Al terminar esa campaña y apenas unos días después de haber sido elegido concejal del Ayuntamiento de Palermo en representación de Forza Italia, el partido de Silvio Berlusconi (nunca ejerció el cargo), el delantero anunció el final de una carrera que se había convertido en un lastre. “La pobreza la superé, la fama la sufrí. Yo no quería ser famoso, quería jugar al fútbol. Mi vida cambió sin que yo cambiara. Entre los 17 y los 34 años, nada fue normal. El fútbol me sacó de apuros, pero se llevó mis mejores años”, reflexionó en 2014, cuando presentó su autobiografía El gol lo es todo.
Ya retirado, Schillaci regresó a su ciudad natal y en 2000 abrió una escuela de fútbol para niños y adolescentes en el centro deportivo Louis Ribolla, donde él había jugado para el Amat. “Adoro Palermo, es una ciudad que ofrece muchas cosas hermosas y me molesta mucho verla asociada solo con la criminalidad. Hay que invertir en los barrios, sacar a los jóvenes de las calles. Quiero devolver algo de lo que la ciudad me dio”, justificó su decisión.
El exjugador también se insertó en el universo de la televisión: intervino en varios programas deportivos, actuó en un capítulo de la serie Squadra antimafia – Palermo oggi y participó en algunos reallity shows. Su último aporte fue en la 10ª temporada de la versión italiana de Beijing Express: como mochilero, viajó por India, Malasia y Camboya. Lo hizo después de someterse al primer tratamiento contra el cáncer rectal y junto a su actual esposa, Barbara Lombardo, una dentista y exmodelo 10 años menor que él, con quien se casó en junio de 2012.
Lombardo ha sido el pilar sobre el que Schillaci se ha apoyado para atravesar estos últimos meses tan complicados. “Yo no quería salir, estaba deprimido, sufría, tenía dolores. Ella siempre estaba ahí. Un día me agarró del pelo y me dijo que recuperara mi vida. Ella es una guerrera, me mantuvo en pie”, contó en marzo de 2023, en una entrevista que brindó para promocionar el lanzamiento de Beijing Express.
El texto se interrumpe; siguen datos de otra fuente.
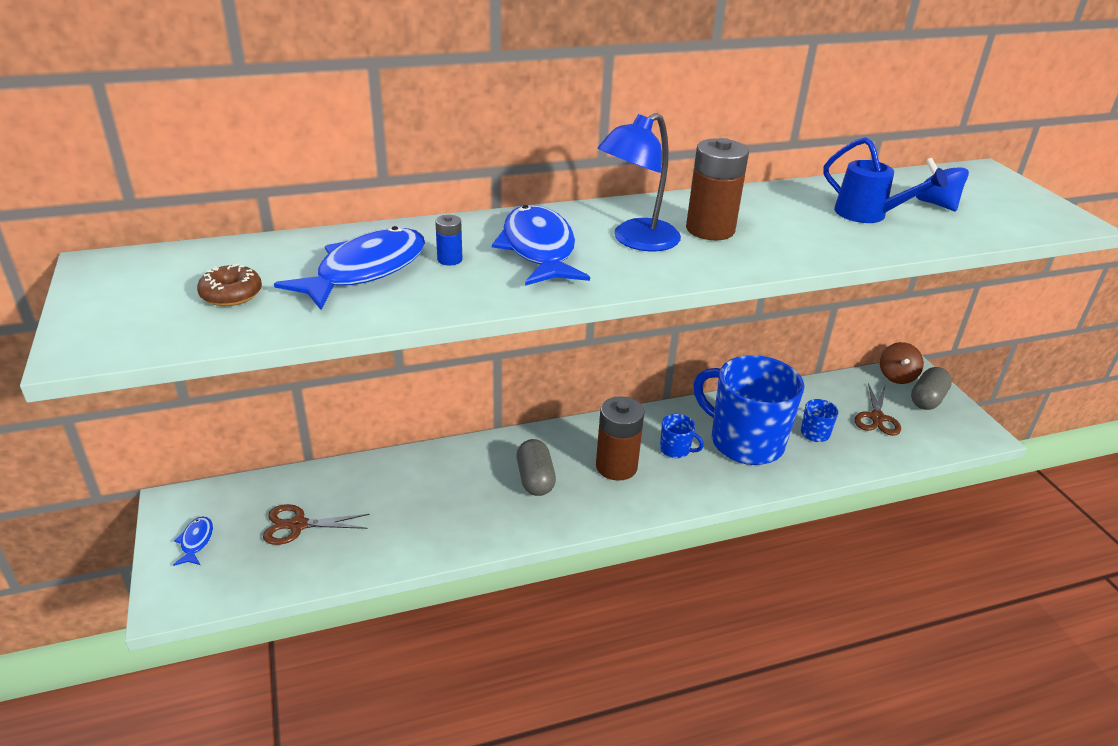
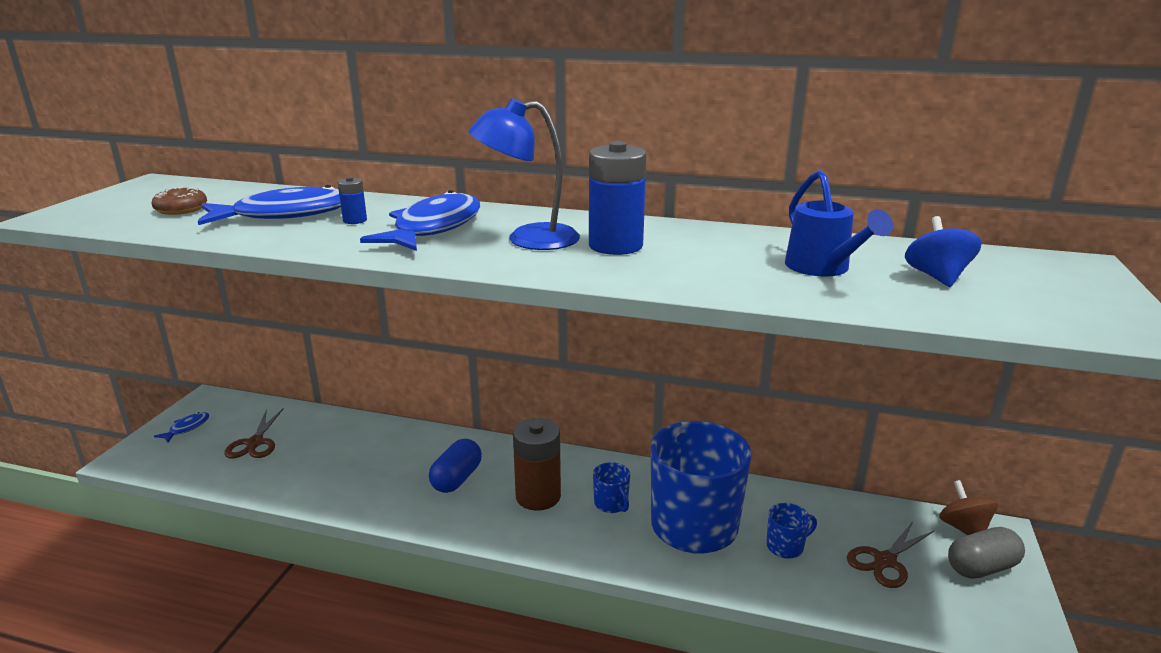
camera: 35 degrees right, 10 degrees down
(298, 525) = (255, 443): brown scissors -> brown scissors turned 120 degrees counterclockwise
(535, 479) = (456, 479): grey capsule -> blue capsule
(710, 229) = (615, 245): brown battery -> blue battery
(897, 376) = (963, 528): brown spinning top -> brown spinning top turned 120 degrees clockwise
En esa entrevista, el exdelantero recordó cómo se había sentido cuando recibió el primer diagnóstico: “Se me cayó el mundo encima. Entré en depresión y tuve miedo de morir. Todo me vino a la mente, pero afortunadamente esta desagradable enfermedad fue extirpada. Ya no tengo recto ni esfínter. Pero entre morir y tener estos problemas, es mejor tener estos pequeños problemas. Me siento bien y me gustaría seguir viviendo”. Un año y medio después, la salud del héroe italiano en el Mundial de 1990 está en jaque nuevamente.